Die Klima-Card soll einer begrenzten Zahl von Menschen aus bestimmten Staaten, die der Klimawandel erheblich, aber nicht existenziell trifft, befristet einen Aufenthalt in Deutschland erlauben – bis Anpassungsmaßnahmen in ihrer Heimat die Rückkehr erlauben.
Ein Klima-Arbeitsvisum soll Menschen auch aus Ländern, die vom Klimawandel nicht so stark betroffen sind, die Möglichkeit geben, hier zu arbeiten und Geld zu verdienen. Voraussetzung dafür wäre ein Arbeitsvertrag.
Einen deutschen Alleingang empfehlen die Forscher damit nicht, vielmehr die Abstimmung mit anderen Industrieländern. Auch die EU hätte Instrumente, Klimaflüchtlinge aufzunehmen, etwa die sogenannte Massenzustrom-Richtlinie, deren Aktivierung es derzeit Millionen Ukrainerinnen und Ukrainern erlaubt, ohne Probleme nach Westen zu fliehen.
Doch wie viele Menschen würden sich auf der Flucht vor den Folgen der Klimakrise überhaupt auf den Weg nach Deutschland machen? Alle Prognosen seien „mit Unsicherheiten behaftet“, räumen die Forscher ein. Das liegt einerseits an äußerst lückenhaften Daten, andererseits daran, dass Migranten meist aus einem Mix an Motiven auswandern. Die unmittelbaren Folgen von klimabedingten Umweltveränderungen sind nur einer unter vielen Fluchtgründen.
Der Klimawandel könnte bis 2050 bis zu 216 Millionen Menschen aus ihrer Heimat treiben
Es kursieren darum sehr unterschiedliche Zahlen.
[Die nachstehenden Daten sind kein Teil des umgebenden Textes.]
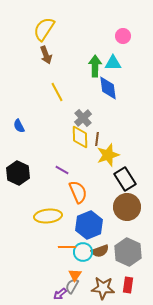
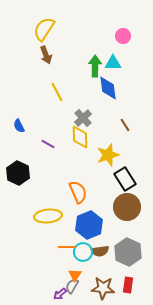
brown line: moved 28 px right, 14 px up; rotated 40 degrees counterclockwise
purple line: moved 14 px left, 26 px up
brown semicircle: rotated 12 degrees clockwise
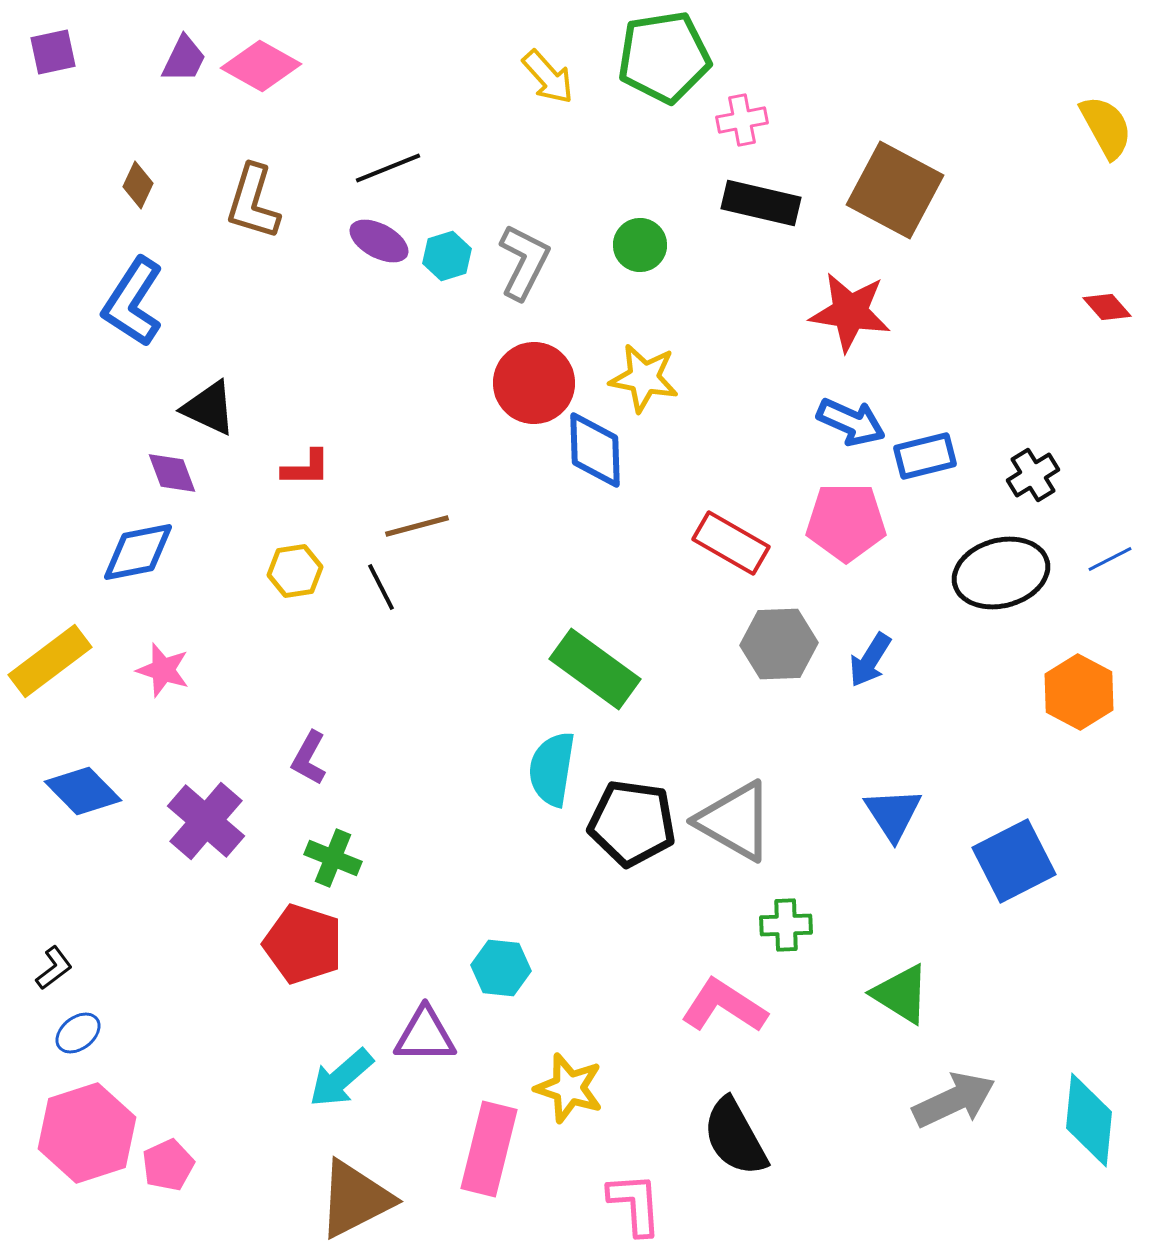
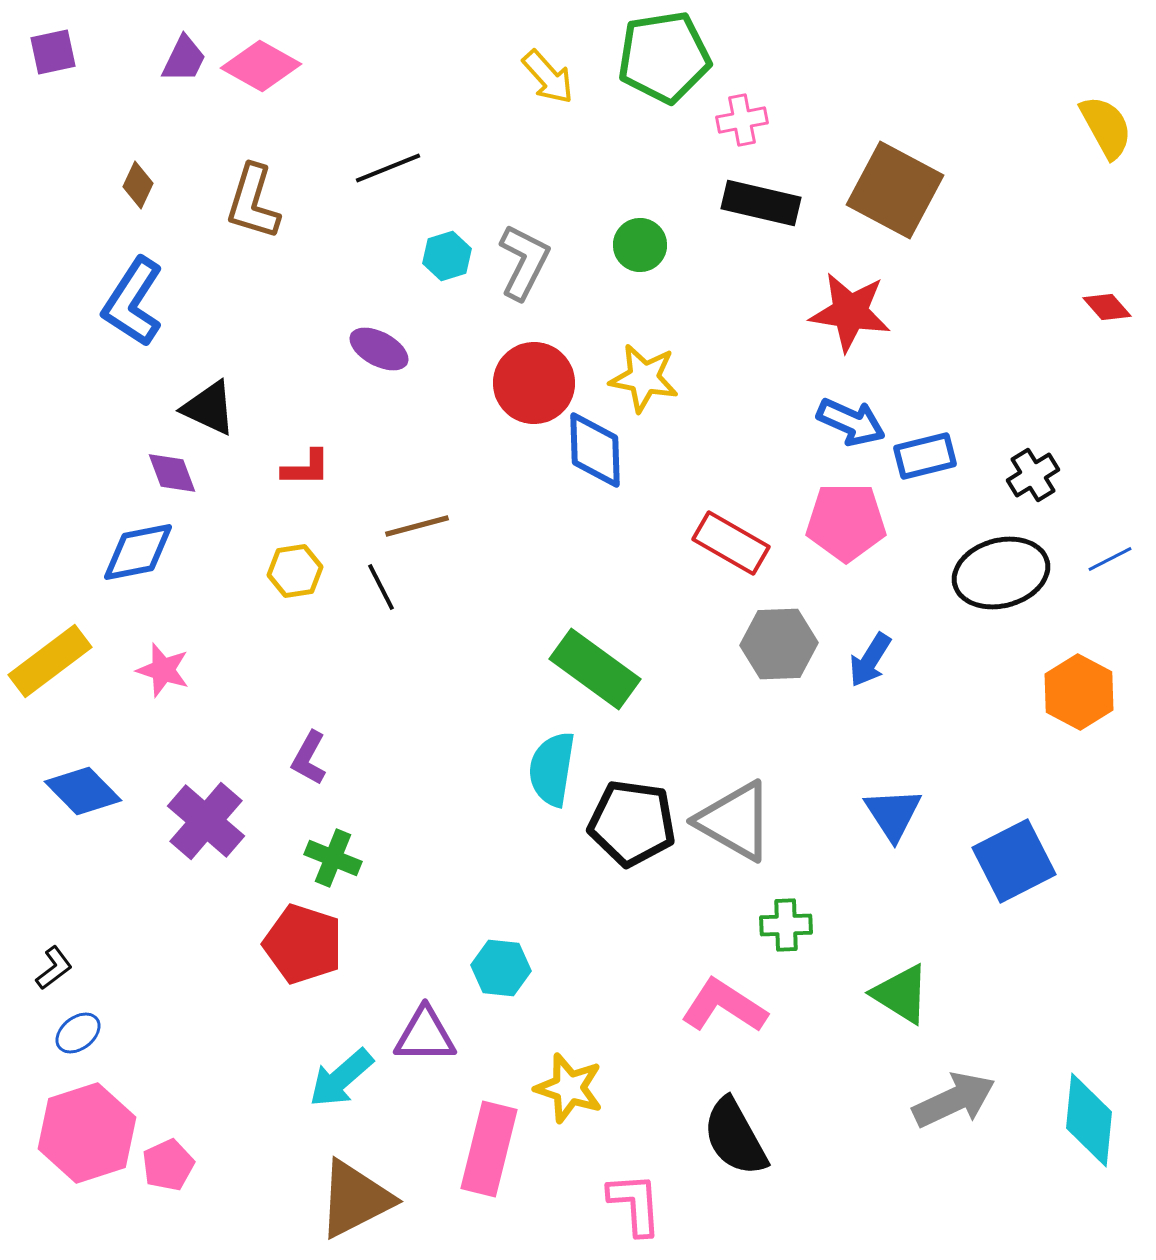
purple ellipse at (379, 241): moved 108 px down
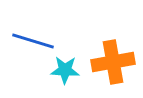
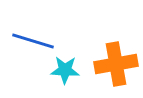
orange cross: moved 3 px right, 2 px down
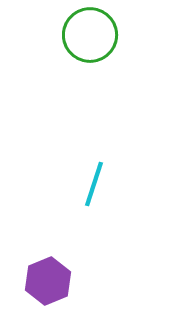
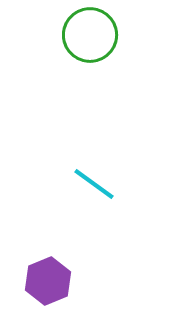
cyan line: rotated 72 degrees counterclockwise
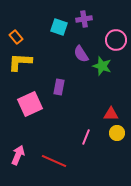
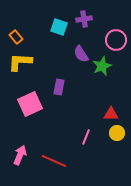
green star: rotated 30 degrees clockwise
pink arrow: moved 2 px right
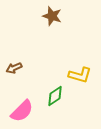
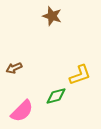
yellow L-shape: rotated 35 degrees counterclockwise
green diamond: moved 1 px right; rotated 20 degrees clockwise
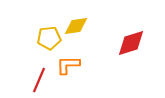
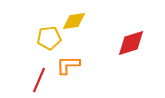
yellow diamond: moved 2 px left, 5 px up
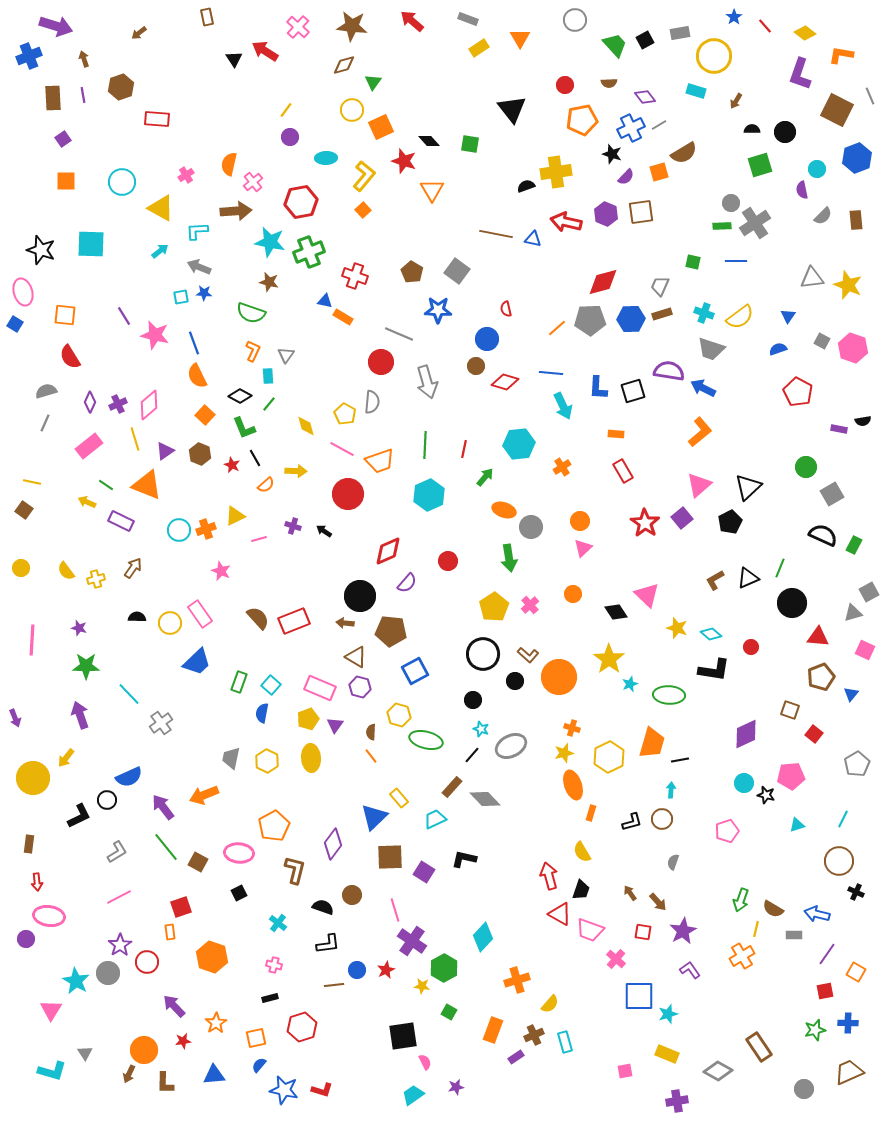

Laut dem Groundswell-Bericht der Weltbank könnte der Klimawandel bis 2050 bis zu 216 Millionen Menschen aus ihrer Heimat treiben. Wer allerdings derzeit vor klimabedingten Naturkatastrophen flieht, tut das meist nur vorübergehend und innerhalb des eigenen Landes. Laut der Datenbank IDMC des Norwegischen Flüchtlingsrats, die solche internen Fluchtbewegungen beziffert, sind 2021 etwa 22,3 Millionen Menschen vor wetterbedingten Katastrophen geflohen, fast vier Millionen allein vor dem Supertaifun Rai, der im Dezember 2021 eine breite Schneise der Verwüstung durch die südlichen Philippinen riss und mehr als 400 Todesopfer forderte.
Geflüchtete, die in ferne Länder fliehen, nennen als Motiv jedoch nur selten das gewandelte Klima. Nach einer Befragung von Flüchtenden aus Staaten am Horn von Afrika durch das Mixed Migration Centre des Dänischen Flüchtlingsrats gab nur ein Prozent Naturkatastrophen und Umweltverhältnisse als Hauptgrund seiner Flucht an. Für 16 Prozent flossen Umweltfaktoren aber ein in ihre Migrationsentscheidung.
Auch inmitten der Dürre im somalischen Baidoa sind die Migrationswilligen eine Minderheit. Im vergangenen Jahr sagten nur elf Prozent der befragten jungen Erwachsenen, sie würden ernsthaft erwägen, ins Ausland zu gehen.